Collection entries

+ + + + +

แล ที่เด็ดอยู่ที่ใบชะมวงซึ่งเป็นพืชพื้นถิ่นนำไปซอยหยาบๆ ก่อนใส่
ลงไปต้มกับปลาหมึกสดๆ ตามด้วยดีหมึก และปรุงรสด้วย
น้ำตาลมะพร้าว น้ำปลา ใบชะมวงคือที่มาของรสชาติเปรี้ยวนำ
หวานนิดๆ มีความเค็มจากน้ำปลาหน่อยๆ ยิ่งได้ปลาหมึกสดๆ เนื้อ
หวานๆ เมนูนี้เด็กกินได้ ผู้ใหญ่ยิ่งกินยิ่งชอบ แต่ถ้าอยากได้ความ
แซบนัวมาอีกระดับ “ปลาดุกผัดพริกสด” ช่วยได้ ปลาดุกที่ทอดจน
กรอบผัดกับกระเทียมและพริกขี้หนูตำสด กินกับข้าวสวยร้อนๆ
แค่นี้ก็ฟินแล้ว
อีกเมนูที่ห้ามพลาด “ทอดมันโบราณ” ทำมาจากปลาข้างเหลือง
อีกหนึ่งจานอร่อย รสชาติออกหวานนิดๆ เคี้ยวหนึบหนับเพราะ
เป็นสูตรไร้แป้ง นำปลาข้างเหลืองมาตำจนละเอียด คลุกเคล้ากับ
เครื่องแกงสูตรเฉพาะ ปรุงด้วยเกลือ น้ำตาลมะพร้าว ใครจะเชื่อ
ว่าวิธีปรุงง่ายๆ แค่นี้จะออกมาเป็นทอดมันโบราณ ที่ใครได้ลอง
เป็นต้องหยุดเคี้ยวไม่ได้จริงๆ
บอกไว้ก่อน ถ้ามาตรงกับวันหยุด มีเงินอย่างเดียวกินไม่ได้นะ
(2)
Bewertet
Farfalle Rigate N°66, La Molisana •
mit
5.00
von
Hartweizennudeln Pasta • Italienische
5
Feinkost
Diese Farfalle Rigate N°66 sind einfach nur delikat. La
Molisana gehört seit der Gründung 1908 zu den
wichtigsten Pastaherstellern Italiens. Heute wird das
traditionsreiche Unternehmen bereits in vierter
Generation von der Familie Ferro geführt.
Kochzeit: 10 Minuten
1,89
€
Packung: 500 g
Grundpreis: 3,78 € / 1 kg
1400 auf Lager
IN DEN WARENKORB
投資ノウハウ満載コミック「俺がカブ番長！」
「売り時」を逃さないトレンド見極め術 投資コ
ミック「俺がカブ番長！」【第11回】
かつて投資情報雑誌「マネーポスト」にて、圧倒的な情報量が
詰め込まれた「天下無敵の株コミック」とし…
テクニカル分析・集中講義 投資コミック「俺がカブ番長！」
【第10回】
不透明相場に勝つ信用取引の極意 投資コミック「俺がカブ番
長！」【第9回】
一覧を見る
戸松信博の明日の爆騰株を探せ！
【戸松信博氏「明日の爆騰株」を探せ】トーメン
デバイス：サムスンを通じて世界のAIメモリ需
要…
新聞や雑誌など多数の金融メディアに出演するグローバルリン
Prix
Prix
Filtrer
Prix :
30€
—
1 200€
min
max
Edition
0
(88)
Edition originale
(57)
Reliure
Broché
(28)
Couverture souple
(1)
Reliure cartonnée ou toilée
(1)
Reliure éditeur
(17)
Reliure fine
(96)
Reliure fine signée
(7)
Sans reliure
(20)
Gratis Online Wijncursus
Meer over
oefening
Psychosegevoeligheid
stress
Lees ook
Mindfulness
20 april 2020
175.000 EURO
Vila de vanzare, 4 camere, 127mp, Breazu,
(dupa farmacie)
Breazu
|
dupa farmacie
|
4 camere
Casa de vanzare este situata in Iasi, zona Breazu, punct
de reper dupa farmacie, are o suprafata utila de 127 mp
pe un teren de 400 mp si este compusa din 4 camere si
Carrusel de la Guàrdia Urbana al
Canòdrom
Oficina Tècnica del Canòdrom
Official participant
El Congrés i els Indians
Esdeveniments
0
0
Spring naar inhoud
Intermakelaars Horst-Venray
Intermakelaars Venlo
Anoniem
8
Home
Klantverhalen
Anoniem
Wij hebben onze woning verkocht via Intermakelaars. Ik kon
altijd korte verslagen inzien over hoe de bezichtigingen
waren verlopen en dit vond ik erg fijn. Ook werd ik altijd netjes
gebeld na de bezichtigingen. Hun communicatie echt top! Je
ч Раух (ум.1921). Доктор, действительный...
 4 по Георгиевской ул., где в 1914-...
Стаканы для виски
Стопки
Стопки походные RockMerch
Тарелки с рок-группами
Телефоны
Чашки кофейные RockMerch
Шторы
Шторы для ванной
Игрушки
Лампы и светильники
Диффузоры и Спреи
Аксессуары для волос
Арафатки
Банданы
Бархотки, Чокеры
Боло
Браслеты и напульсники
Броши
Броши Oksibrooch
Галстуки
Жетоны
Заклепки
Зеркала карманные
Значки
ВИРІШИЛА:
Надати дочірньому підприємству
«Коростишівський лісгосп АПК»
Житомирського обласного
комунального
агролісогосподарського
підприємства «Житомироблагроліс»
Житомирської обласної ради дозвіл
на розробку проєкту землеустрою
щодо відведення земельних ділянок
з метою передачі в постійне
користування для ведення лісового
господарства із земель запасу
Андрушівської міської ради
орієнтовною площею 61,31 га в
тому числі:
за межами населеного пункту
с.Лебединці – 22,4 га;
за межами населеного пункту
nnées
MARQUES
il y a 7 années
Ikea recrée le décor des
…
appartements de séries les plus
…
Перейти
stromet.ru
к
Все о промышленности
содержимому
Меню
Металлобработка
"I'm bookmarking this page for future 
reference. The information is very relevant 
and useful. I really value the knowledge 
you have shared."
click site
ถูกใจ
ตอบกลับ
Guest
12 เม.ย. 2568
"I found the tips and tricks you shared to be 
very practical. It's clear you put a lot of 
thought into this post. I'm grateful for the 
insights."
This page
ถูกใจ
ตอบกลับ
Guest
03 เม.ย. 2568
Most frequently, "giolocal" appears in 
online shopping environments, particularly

+ + + + +

__Exercise directions__:
Exact copies of all the entries above are required.

__Reply__:
แล ที่เด็ดอยู่ที่ใบชะมวงซึ่งเป็นพืชพื้นถิ่นนำไปซอยหยาบๆ ก่อนใส่
ลงไปต้มกับปลาหมึกสดๆ ตามด้วยดีหมึก และปรุงรสด้วย
น้ำตาลมะพร้าว น้ำปลา ใบชะมวงคือที่มาของรสชาติเปรี้ยวนำ
หวานนิดๆ มีความเค็มจากน้ำปลาหน่อยๆ ยิ่งได้ปลาหมึกสดๆ เนื้อ
หวานๆ เมนูนี้เด็กกินได้ ผู้ใหญ่ยิ่งกินยิ่งชอบ แต่ถ้าอยากได้ความ
แซบนัวมาอีกระดับ “ปลาดุกผัดพริกสด” ช่วยได้ ปลาดุกที่ทอดจน
กรอบผัดกับกระเทียมและพริกขี้หนูตำสด กินกับข้าวสวยร้อนๆ
แค่นี้ก็ฟินแล้ว
อีกเมนูที่ห้ามพลาด “ทอดมันโบราณ” ทำมาจากปลาข้างเหลือง
อีกหนึ่งจานอร่อย รสชาติออกหวานนิดๆ เคี้ยวหนึบหนับเพราะ
เป็นสูตรไร้แป้ง นำปลาข้างเหลืองมาตำจนละเอียด คลุกเคล้ากับ
เครื่องแกงสูตรเฉพาะ ปรุงด้วยเกลือ น้ำตาลมะพร้าว ใครจะเชื่อ
ว่าวิธีปรุงง่ายๆ แค่นี้จะออกมาเป็นทอดมันโบราณ ที่ใครได้ลอง
เป็นต้องหยุดเคี้ยวไม่ได้จริงๆ
บอกไว้ก่อน ถ้ามาตรงกับวันหยุด มีเงินอย่างเดียวกินไม่ได้นะ
(2)
Bewertet
Farfalle Rigate N°66, La Molisana •
mit
5.00
von
Hartweizennudeln Pasta • Italienische
5
Feinkost
Diese Farfalle Rigate N°66 sind einfach nur delikat. La
Molisana gehört seit der Gründung 1908 zu den
wichtigsten Pastaherstellern Italiens. Heute wird das
traditionsreiche Unternehmen bereits in vierter
Generation von der Familie Ferro geführt.
Kochzeit: 10 Minuten
1,89
€
Packung: 500 g
Grundpreis: 3,78 € / 1 kg
1400 auf Lager
IN DEN WARENKORB
投資ノウハウ満載コミック「俺がカブ番長！」
「売り時」を逃さないトレンド見極め術 投資コ
ミック「俺がカブ番長！」【第11回】
かつて投資情報雑誌「マネーポスト」にて、圧倒的な情報量が
詰め込まれた「天下無敵の株コミック」とし…
テクニカル分析・集中講義 投資コミック「俺がカブ番長！」
【第10回】
不透明相場に勝つ信用取引の極意 投資コミック「俺がカブ番
長！」【第9回】
一覧を見る
戸松信博の明日の爆騰株を探せ！
【戸松信博氏「明日の爆騰株」を探せ】トーメン
デバイス：サムスンを通じて世界のAIメモリ需
要…
新聞や雑誌など多数の金融メディアに出演するグローバルリン
Prix
Prix
Filtrer
Prix :
30€
—
1 200€
min
max
Edition
0
(88)
Edition originale
(57)
Reliure
Broché
(28)
Couverture souple
(1)
Reliure cartonnée ou toilée
(1)
Reliure éditeur
(17)
Reliure fine
(96)
Reliure fine signée
(7)
Sans reliure
(20)
Gratis Online Wijncursus
Meer over
oefening
Psychosegevoeligheid
stress
Lees ook
Mindfulness
20 april 2020
175.000 EURO
Vila de vanzare, 4 camere, 127mp, Breazu,
(dupa farmacie)
Breazu
|
dupa farmacie
|
4 camere
Casa de vanzare este situata in Iasi, zona Breazu, punct
de reper dupa farmacie, are o suprafata utila de 127 mp
pe un teren de 400 mp si este compusa din 4 camere si
Carrusel de la Guàrdia Urbana al
Canòdrom
Oficina Tècnica del Canòdrom
Official participant
El Congrés i els Indians
Esdeveniments
0
0
Spring naar inhoud
Intermakelaars Horst-Venray
Intermakelaars Venlo
Anoniem
8
Home
Klantverhalen
Anoniem
Wij hebben onze woning verkocht via Intermakelaars. Ik kon
altijd korte verslagen inzien over hoe de bezichtigingen
waren verlopen en dit vond ik erg fijn. Ook werd ik altijd netjes
gebeld na de bezichtigingen. Hun communicatie echt top! Je
ч Раух (ум.1921). Доктор, действительный...
 4 по Георгиевской ул., где в 1914-...
Стаканы для виски
Стопки
Стопки походные RockMerch
Тарелки с рок-группами
Телефоны
Чашки кофейные RockMerch
Шторы
Шторы для ванной
Игрушки
Лампы и светильники
Диффузоры и Спреи
Аксессуары для волос
Арафатки
Банданы
Бархотки, Чокеры
Боло
Браслеты и напульсники
Броши
Броши Oksibrooch
Галстуки
Жетоны
Заклепки
Зеркала карманные
Значки
ВИРІШИЛА:
Надати дочірньому підприємству
«Коростишівський лісгосп АПК»
Житомирського обласного
комунального
агролісогосподарського
підприємства «Житомироблагроліс»
Житомирської обласної ради дозвіл
на розробку проєкту землеустрою
щодо відведення земельних ділянок
з метою передачі в постійне
користування для ведення лісового
господарства із земель запасу
Андрушівської міської ради
орієнтовною площею 61,31 га в
тому числі:
за межами населеного пункту
с.Лебединці – 22,4 га;
за межами населеного пункту
nnées
MARQUES
il y a 7 années
Ikea recrée le décor des
…
appartements de séries les plus
…
Перейти
stromet.ru
к
Все о промышленности
содержимому
Меню
Металлобработка
"I'm bookmarking this page for future 
reference. The information is very relevant 
and useful. I really value the knowledge 
you have shared."
click site
ถูกใจ
ตอบกลับ
Guest
12 เม.ย. 2568
"I found the tips and tricks you shared to be 
very practical. It's clear you put a lot of 
thought into this post. I'm grateful for the 
insights."
This page
ถูกใจ
ตอบกลับ
Guest
03 เม.ย. 2568
Most frequently, "giolocal" appears in 
online shopping environments, particularly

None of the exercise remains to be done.